Rana of Alirajpur
- Reign: 1818 – 1862
- Predecessor: Rana Pratap Singh
- Successor: Rana Ganga Deo
- Born: 1818
- Died: 17 March 1862 (aged 43–44)
- Spouse: Umaid Kanwarji
- Issue: Ganga Deo; Rup Deo;
- House: Alirajpur
- Dynasty: Rathore
- Father: Rana Pratap Singh

= Jaswant Singh of Alirajpur =

Rana of Alirajpur from 1818 to 1862

Rana Jaswant Singh was the Rathore-Rajput ruler of one of its early sub-clan of Alirajpur State from the year 1818 until his death in 1862.He was succeeded by his two sons one after the other and Rana Rup Deo's death marked the end to the continued line of succession from late 16th century.

== Birth ==
Jaswant Singh was born posthumously in 1818 to Pratap Singh I.

== Reign ==
His accession was opposed by Kesari Singh Sachan, a nephew of his father. British authorities, however, supported Jaswant's case.
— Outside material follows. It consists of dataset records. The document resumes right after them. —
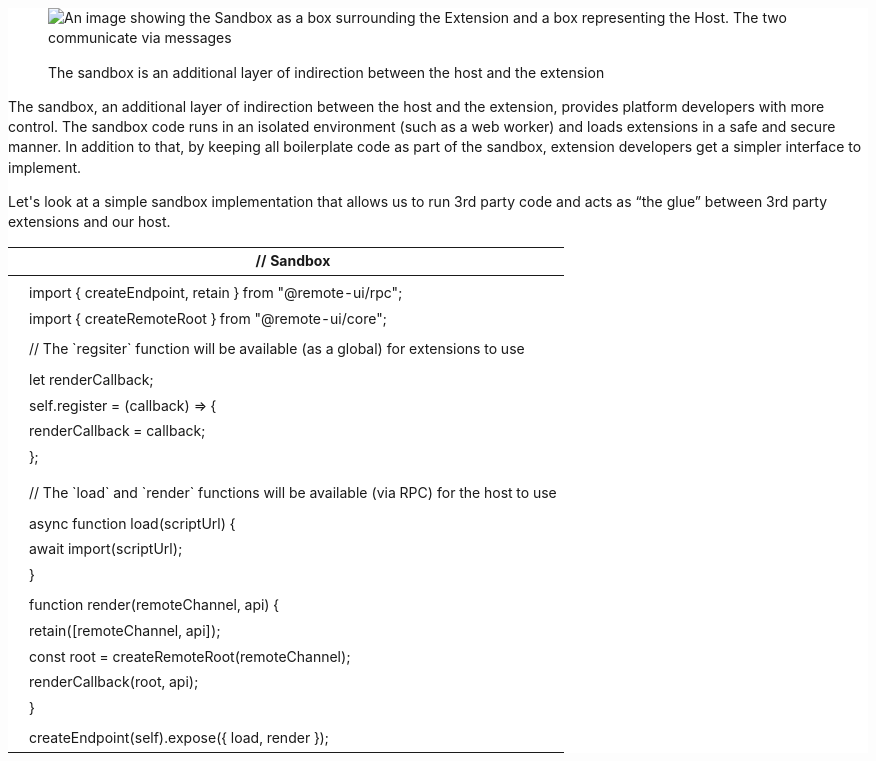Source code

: <figure><img src="https://cdn.shopify.com/s/files/1/0779/4361/files/SandboxExtensionHost.png?format=webp&#x26;v=1638308258" alt="An image showing the Sandbox as a box surrounding the Extension and a box representing the Host. The two communicate via messages"><figcaption><p>The sandbox is an additional layer of indirection between the host and the extension</p></figcaption></figure>

The sandbox, an additional layer of indirection between the host and the extension, provides platform developers with more control. The sandbox code runs in an isolated environment (such as a web worker) and loads extensions in a safe and secure manner. In addition to that, by keeping all boilerplate code as part of the sandbox, extension developers get a simpler interface to implement.

Let's look at a simple sandbox implementation that allows us to run 3rd party code and acts as “the glue” between 3rd party extensions and our host.

|   | // Sandbox                                                                               |
| - | ---------------------------------------------------------------------------------------- |
|   |                                                                                          |
|   | import { createEndpoint, retain } from "@remote-ui/rpc";                                 |
|   | import { createRemoteRoot } from "@remote-ui/core";                                      |
|   |                                                                                          |
|   | // The \`regsiter\` function will be available (as a global) for extensions to use       |
|   |                                                                                          |
|   | let renderCallback;                                                                      |
|   | self.register = (callback) => {                                                          |
|   | renderCallback = callback;                                                               |
|   | };                                                                                       |
|   |                                                                                          |
|   |                                                                                          |
|   | // The \`load\` and \`render\` functions will be available (via RPC) for the host to use |
|   |                                                                                          |
|   | async function load(scriptUrl) {                                                         |
|   | await import(scriptUrl);                                                                 |
|   | }                                                                                        |
|   |                                                                                          |
|   | function render(remoteChannel, api) {                                                    |
|   | retain(\[remoteChannel, api]);                                                           |
|   | const root = createRemoteRoot(remoteChannel);                                            |
|   | renderCallback(root, api);                                                               |
|   | }                                                                                        |
|   |                                                                                          |
|   | createEndpoint(self).expose({ load, render });                                           |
They appointed Musafir Makrani, who had been controlling the affairs of Alirajpur since 1817, as Manager of the State to manage state affairs until Jaswant came of age.

== Death and aftermath ==
He died on 17 March 1862. He left behind a will by which the State was to be divided equally between his sons, Ganga Deo and Rup Deo. The Government of India, after consulting the neighbouring chiefs, set aside the will and decided that Ganga Deo, his eldest son, would succeed him as Rana of Alirajpur and made suitable provisions for Rup Deo, his youngest son.